Now, incubate the slide in 300 microliters of primary Alexa Fluor 647 conjugated rat anti-mouse EpCAM antibody solution overnight at four degrees Celsius. The next day, remove the antibody solution and wash the slide twice with 300 microliters of PBS for five minutes. After drying, add one drop of room temperature soft-set SlowFade glass mounting medium to each piece of tissue.
Place a coverslip over the tissue, ensuring it extends beyond the sample and the hydrophobic marker perimeter. To begin, place the fungal spore inoculated, immunostained mouse lung section under a multi-channel fluorescent microscope and select an appropriate objective. To capture the entire lung lobe, collect sufficient image tiles and merge them together.
Using the microscope's software, export the image of the entire lung lobe for downstream processing. In QuPath, create a project file and add the fluorescent images to the file. Classify the EpCAM-positive pixels as epithelium by sequentially selecting Classify, Pixel classification, and Create thresholder.
Select the resolution, channel, smoothing sigma, and threshold value to identify the target region. Save the classifier under a unique name and select Create objects. In the new Create objects window, select New object type as Annotation.

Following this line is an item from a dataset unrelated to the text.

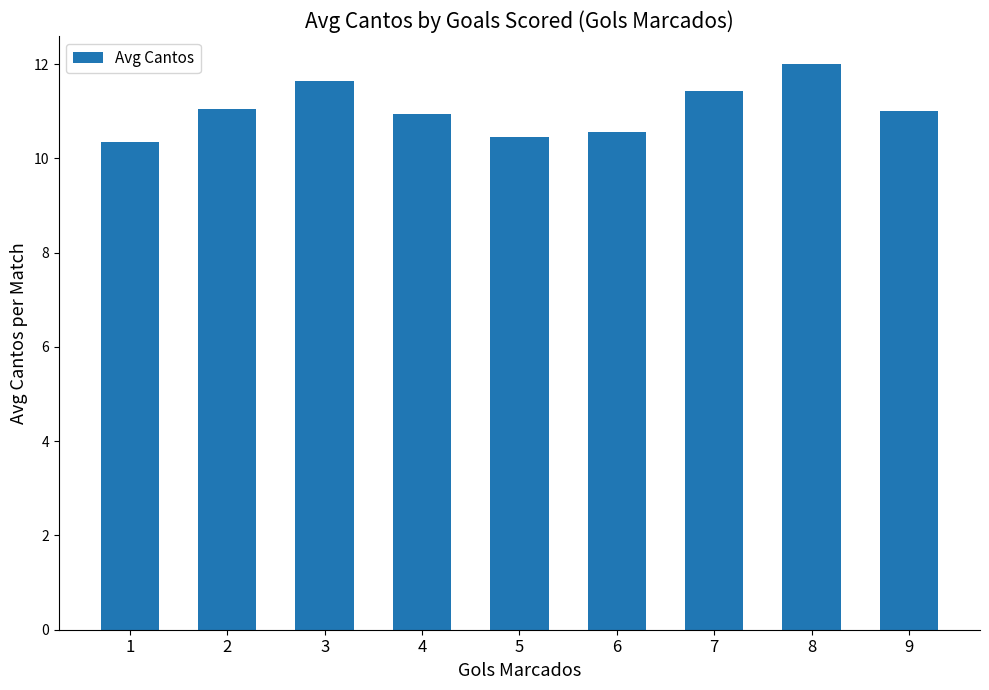

What is the maximum value shown in the chart?

12.0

For lung epithelium, set the minimum object size and minimum hole size to 100 square micrometers. After selecting OK, the annotations will be created and can be modified using the brush tool. To classify spores, repeat the steps as demonstrated for lung epithelium annotations.
Then, from the Create objects window, select Detection as the new object type. Set the minimum object size and minimum hole size to zero square micrometers and select Split objects. Next, to conduct spatial analysis of the spores sequentially, select Analyze, Spatial analysis, and calculate signed distance to annotations two-dimensional.
The distances to EpCAM-positive epithelium will be calculated for each detected spore. Finally, click Measure, followed by Export measurements to export the results. Spores of Coccidioides posadasii accumulated primarily in distal bronchials and nearby alveolar spaces in the air-inflated lungs.
Spores appeared more dispersed away from bronchials in formal and liquid-inflated lungs compared to air-inflated lungs. The distance between spores and EpCAM-positive bronchiolar epithelium was greater in liquid-inflated lungs compared with physiologic air inflation, indicating more dispersed spores.